[Collection entries]
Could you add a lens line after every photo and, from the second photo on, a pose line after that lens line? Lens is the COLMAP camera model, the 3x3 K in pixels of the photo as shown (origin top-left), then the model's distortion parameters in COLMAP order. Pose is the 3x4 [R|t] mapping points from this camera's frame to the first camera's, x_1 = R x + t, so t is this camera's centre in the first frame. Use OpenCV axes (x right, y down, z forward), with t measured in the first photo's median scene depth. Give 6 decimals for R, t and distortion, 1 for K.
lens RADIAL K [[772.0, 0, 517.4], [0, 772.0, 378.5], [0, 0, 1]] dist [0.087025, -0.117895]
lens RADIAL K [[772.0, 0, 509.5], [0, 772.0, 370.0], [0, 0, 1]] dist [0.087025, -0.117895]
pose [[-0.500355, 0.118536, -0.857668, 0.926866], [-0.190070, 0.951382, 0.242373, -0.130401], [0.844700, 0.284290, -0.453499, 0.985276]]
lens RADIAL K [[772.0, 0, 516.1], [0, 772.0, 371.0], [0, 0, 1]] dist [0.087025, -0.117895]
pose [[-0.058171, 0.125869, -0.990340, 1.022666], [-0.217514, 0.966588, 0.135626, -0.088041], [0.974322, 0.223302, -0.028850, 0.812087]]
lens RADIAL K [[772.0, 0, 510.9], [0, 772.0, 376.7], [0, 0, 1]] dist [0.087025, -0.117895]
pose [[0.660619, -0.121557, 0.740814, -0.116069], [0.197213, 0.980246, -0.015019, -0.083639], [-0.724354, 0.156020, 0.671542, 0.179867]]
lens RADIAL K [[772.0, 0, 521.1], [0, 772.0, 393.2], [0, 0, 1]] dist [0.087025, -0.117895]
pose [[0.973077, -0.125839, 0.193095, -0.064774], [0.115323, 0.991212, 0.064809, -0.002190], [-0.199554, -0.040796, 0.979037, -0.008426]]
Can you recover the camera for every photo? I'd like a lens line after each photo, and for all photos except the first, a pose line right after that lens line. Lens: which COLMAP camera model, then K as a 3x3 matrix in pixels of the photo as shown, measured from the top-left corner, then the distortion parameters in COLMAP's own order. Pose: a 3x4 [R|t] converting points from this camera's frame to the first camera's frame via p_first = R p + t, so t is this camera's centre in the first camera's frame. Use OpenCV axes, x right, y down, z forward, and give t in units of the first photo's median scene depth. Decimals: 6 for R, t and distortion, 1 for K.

What this task involves:
Could you reproduce every record above exactly as it appears?

Solution to this task:
Could you add a lens line after every photo and, from the second photo on, a pose line after that lens line? Lens is the COLMAP camera model, the 3x3 K in pixels of the photo as shown (origin top-left), then the model's distortion parameters in COLMAP order. Pose is the 3x4 [R|t] mapping points from this camera's frame to the first camera's, x_1 = R x + t, so t is this camera's centre in the first frame. Use OpenCV axes (x right, y down, z forward), with t measured in the first photo's median scene depth. Give 6 decimals for R, t and distortion, 1 for K.
lens RADIAL K [[772.0, 0, 517.4], [0, 772.0, 378.5], [0, 0, 1]] dist [0.087025, -0.117895]
lens RADIAL K [[772.0, 0, 509.5], [0, 772.0, 370.0], [0, 0, 1]] dist [0.087025, -0.117895]
pose [[-0.500355, 0.118536, -0.857668, 0.926866], [-0.190070, 0.951382, 0.242373, -0.130401], [0.844700, 0.284290, -0.453499, 0.985276]]
lens RADIAL K [[772.0, 0, 516.1], [0, 772.0, 371.0], [0, 0, 1]] dist [0.087025, -0.117895]
pose [[-0.058171, 0.125869, -0.990340, 1.022666], [-0.217514, 0.966588, 0.135626, -0.088041], [0.974322, 0.223302, -0.028850, 0.812087]]
lens RADIAL K [[772.0, 0, 510.9], [0, 772.0, 376.7], [0, 0, 1]] dist [0.087025, -0.117895]
pose [[0.660619, -0.121557, 0.740814, -0.116069], [0.197213, 0.980246, -0.015019, -0.083639], [-0.724354, 0.156020, 0.671542, 0.179867]]
lens RADIAL K [[772.0, 0, 521.1], [0, 772.0, 393.2], [0, 0, 1]] dist [0.087025, -0.117895]
pose [[0.973077, -0.125839, 0.193095, -0.064774], [0.115323, 0.991212, 0.064809, -0.002190], [-0.199554, -0.040796, 0.979037, -0.008426]]
Can you recover the camera for every photo? I'd like a lens line after each photo, and for all photos except the first, a pose line right after that lens line. Lens: which COLMAP camera model, then K as a 3x3 matrix in pixels of the photo as shown, measured from the top-left corner, then the distortion parameters in COLMAP's own order. Pose: a 3x4 [R|t] converting points from this camera's frame to the first camera's frame via p_first = R p + t, so t is this camera's centre in the first camera's frame. Use OpenCV axes, x right, y down, z forward, and give t in units of the first photo's median scene depth. Decimals: 6 for R, t and distortion, 1 for K.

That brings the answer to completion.